From 16d01dc2505caeaba60c76fefa1e7d347c7ef2c6 Mon Sep 17 00:00:00 2001
From: Svetlana Karslioglu <svekars@fb.com>
Date: Thu, 20 Apr 2023 16:15:01 -0700
Subject: [PATCH 7/7] Fix

---
 intermediate_source/pipeline_tutorial.py | 2 +-
 1 file changed, 1 insertion(+), 1 deletion(-)

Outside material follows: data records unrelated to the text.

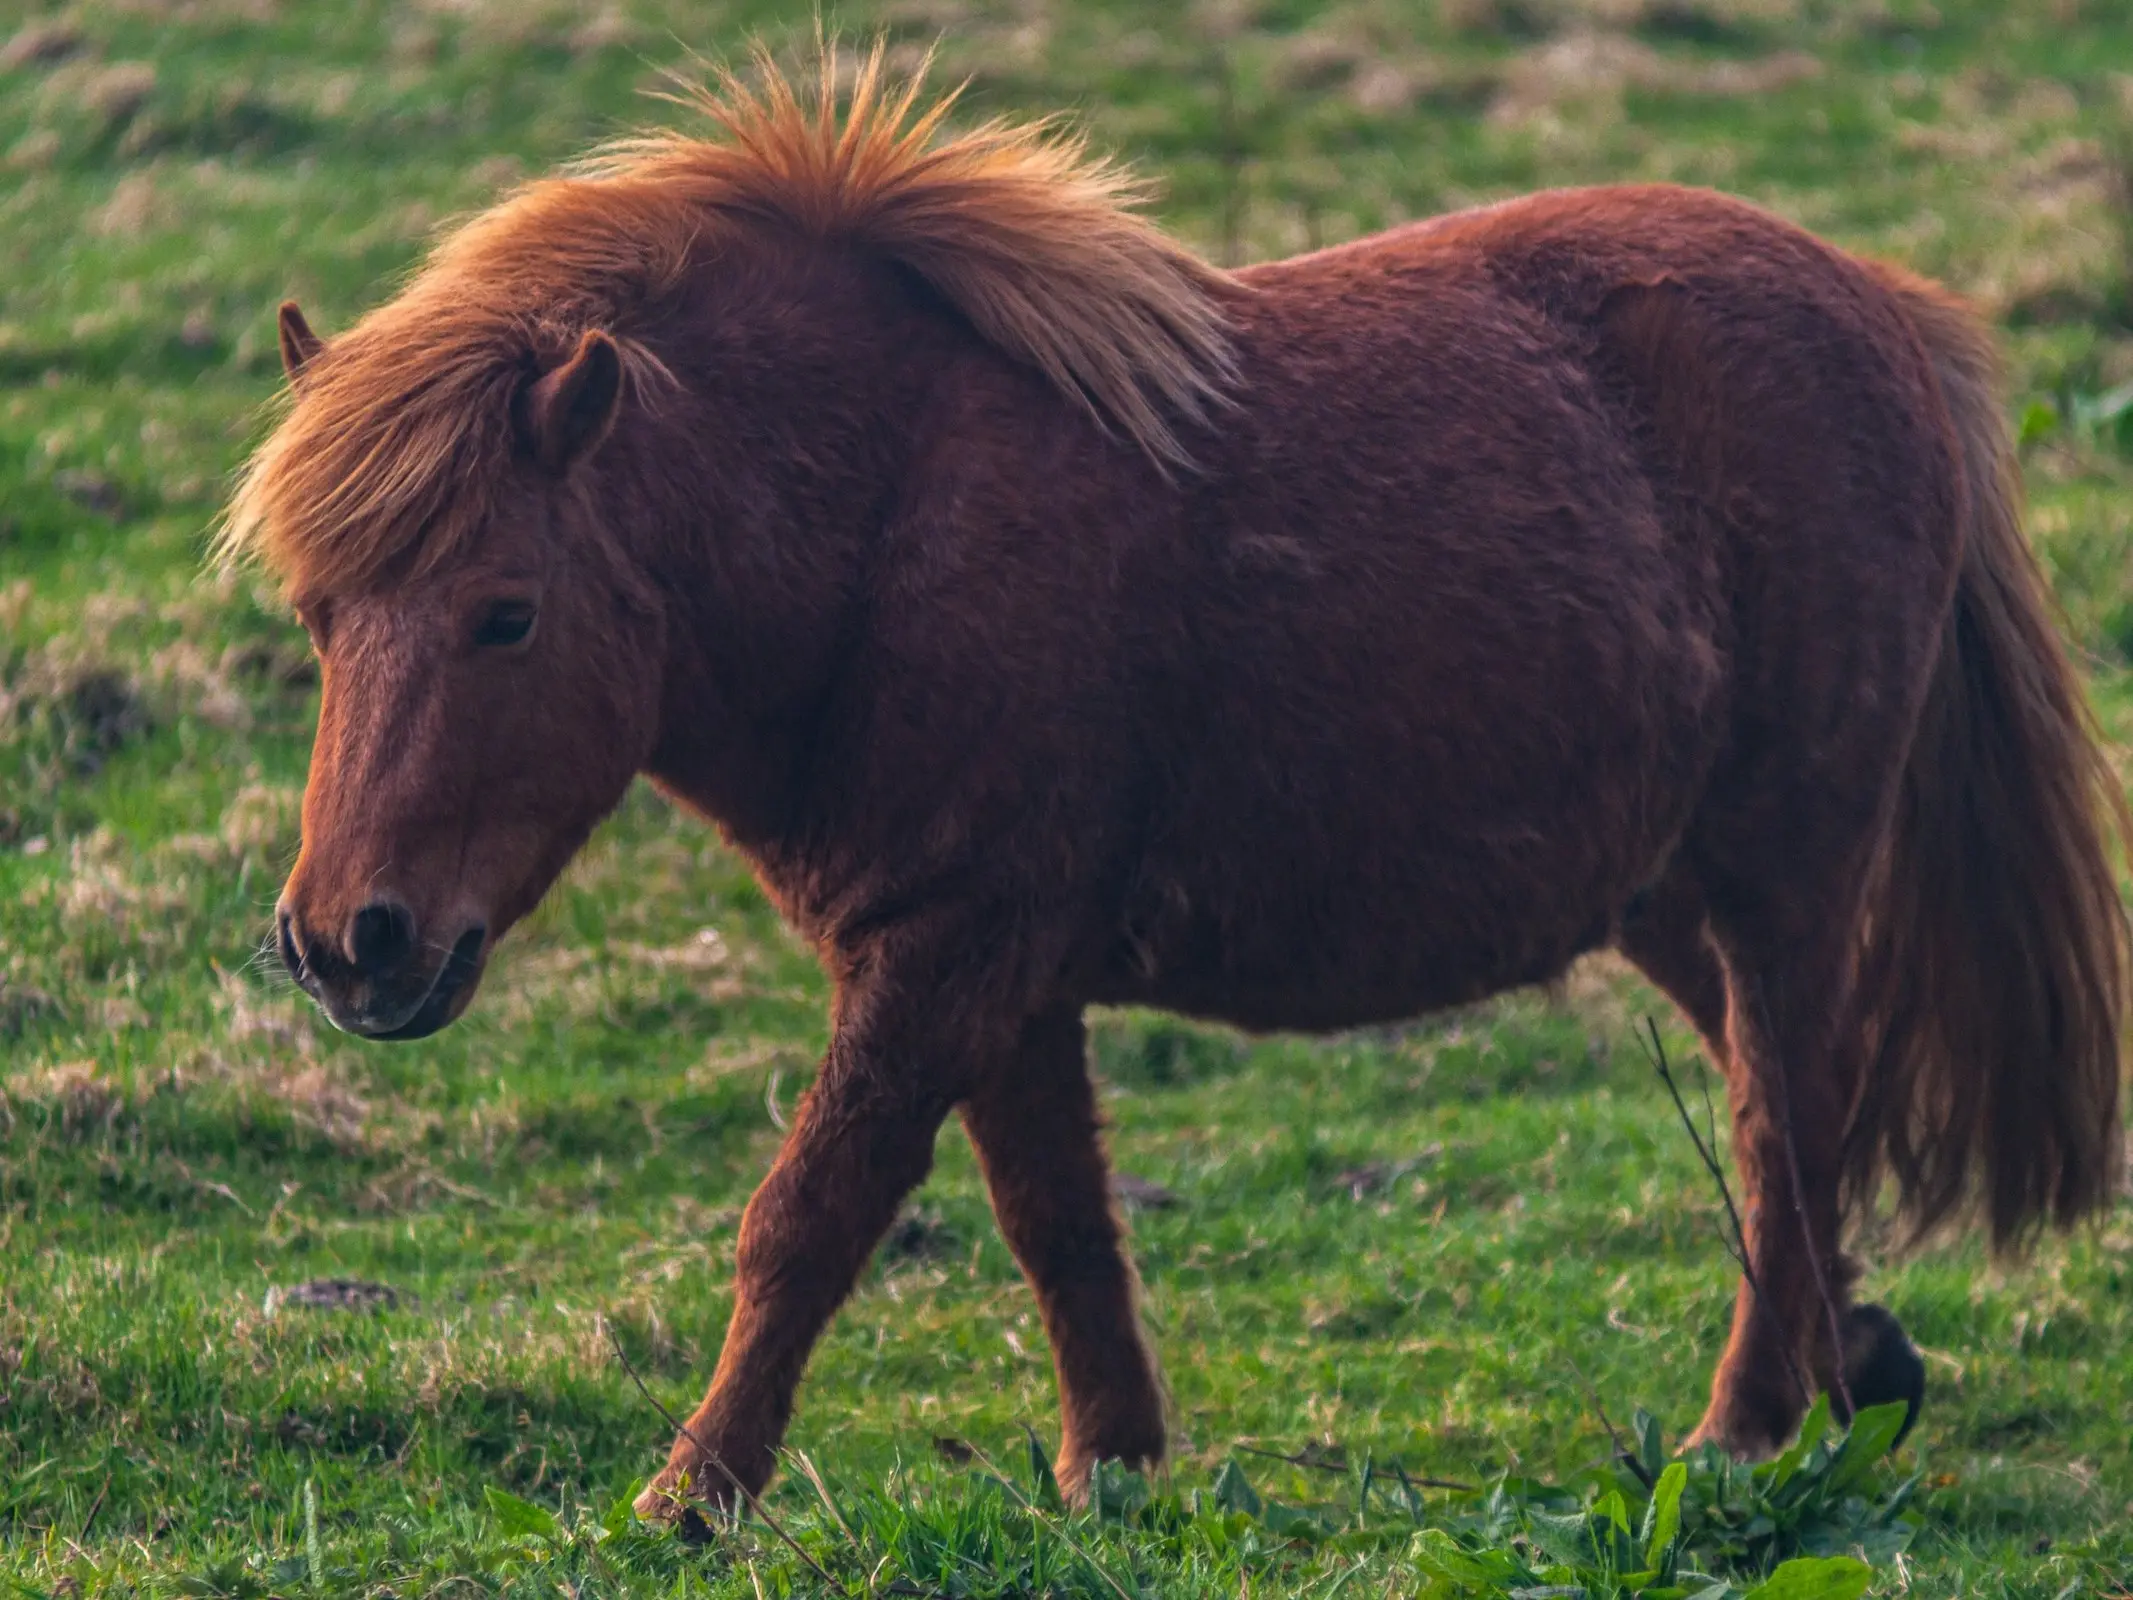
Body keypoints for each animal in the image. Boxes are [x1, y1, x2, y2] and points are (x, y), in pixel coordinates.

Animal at [225, 53, 2124, 1518]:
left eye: (505, 613)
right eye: (318, 616)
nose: (347, 945)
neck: (885, 513)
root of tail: (1880, 311)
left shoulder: (949, 949)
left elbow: (810, 1217)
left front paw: (693, 1493)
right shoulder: (994, 967)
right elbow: (1056, 1223)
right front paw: (1116, 1473)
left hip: (1784, 863)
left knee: (1785, 1111)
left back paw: (1743, 1429)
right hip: (1661, 887)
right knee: (1778, 1092)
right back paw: (1856, 1363)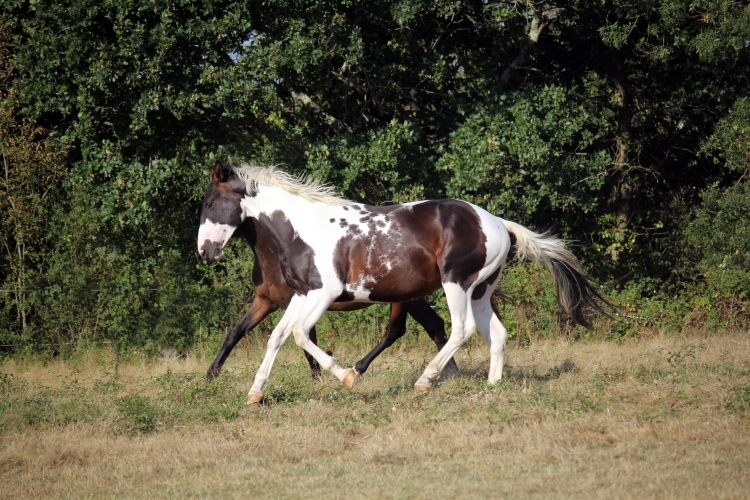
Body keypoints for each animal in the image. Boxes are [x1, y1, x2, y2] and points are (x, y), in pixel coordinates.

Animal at [200, 162, 612, 404]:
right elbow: (277, 337)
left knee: (458, 330)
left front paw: (346, 376)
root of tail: (497, 222)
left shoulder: (324, 293)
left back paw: (424, 381)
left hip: (455, 284)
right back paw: (491, 387)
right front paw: (255, 393)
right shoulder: (300, 295)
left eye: (209, 202)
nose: (205, 251)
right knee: (495, 333)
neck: (304, 228)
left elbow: (301, 336)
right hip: (480, 292)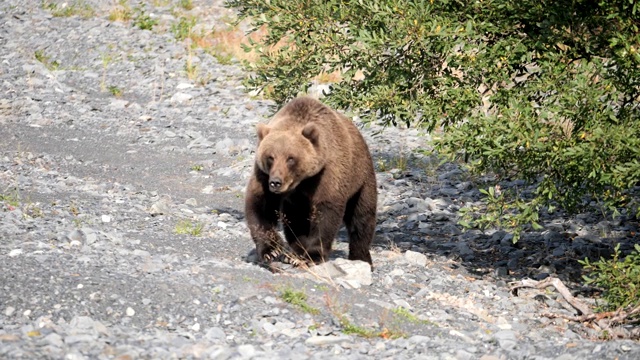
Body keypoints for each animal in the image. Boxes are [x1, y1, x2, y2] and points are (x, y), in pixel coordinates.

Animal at [244, 95, 376, 268]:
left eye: (290, 158)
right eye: (270, 157)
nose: (276, 182)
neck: (301, 181)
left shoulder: (327, 174)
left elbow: (326, 213)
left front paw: (312, 255)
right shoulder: (263, 175)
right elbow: (260, 204)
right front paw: (271, 250)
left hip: (361, 178)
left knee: (362, 217)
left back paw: (361, 257)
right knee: (295, 219)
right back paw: (295, 251)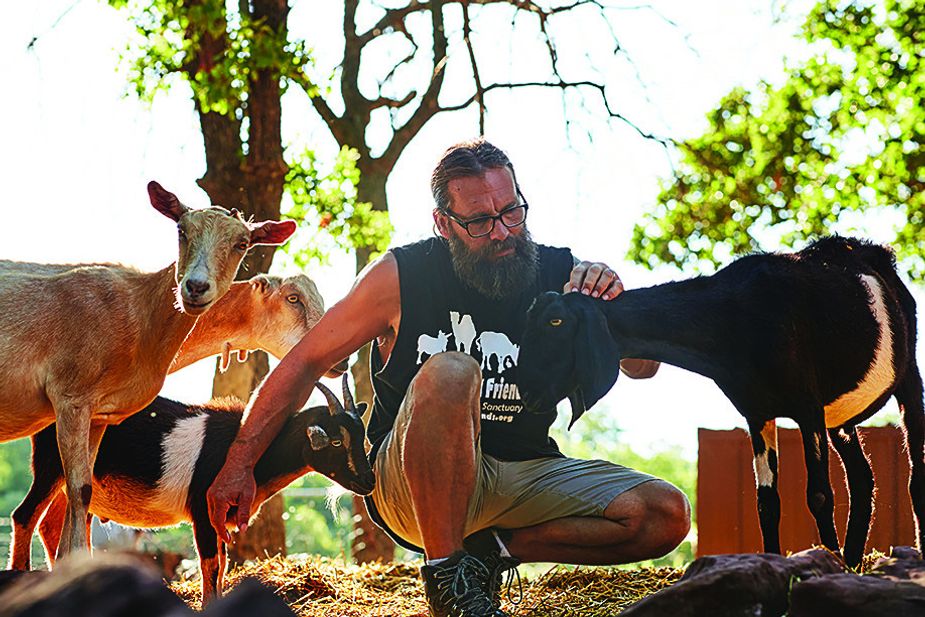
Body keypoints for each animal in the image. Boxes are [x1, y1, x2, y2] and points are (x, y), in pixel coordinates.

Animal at [9, 376, 374, 600]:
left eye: (363, 439)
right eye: (337, 441)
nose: (368, 483)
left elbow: (223, 563)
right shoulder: (203, 509)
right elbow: (210, 563)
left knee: (52, 525)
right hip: (52, 464)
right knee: (25, 515)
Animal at [516, 236, 920, 568]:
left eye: (556, 321)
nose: (528, 391)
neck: (734, 319)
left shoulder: (807, 408)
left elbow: (819, 493)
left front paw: (826, 564)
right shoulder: (757, 412)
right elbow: (766, 502)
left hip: (908, 378)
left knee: (914, 472)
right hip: (840, 419)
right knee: (863, 478)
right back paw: (853, 562)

diff --git a/intermediate_source/pipeline_tutorial.py b/intermediate_source/pipeline_tutorial.py
index 444eddf8415..33561f60592 100644
--- a/intermediate_source/pipeline_tutorial.py
+++ b/intermediate_source/pipeline_tutorial.py
@@ -174,7 +174,7 @@ def data_process(raw_text_iter):
 
 def batchify(data, bsz):
     # Divide the dataset into ``bsz`` parts.
-    nbatch = data.size(0) // ``bsz``
+    nbatch = data.size(0) // bsz
     # Trim off any extra elements that wouldn't cleanly fit (remainders).
     data = data.narrow(0, 0, nbatch * bsz)
     # Evenly divide the data across the ``bsz` batches.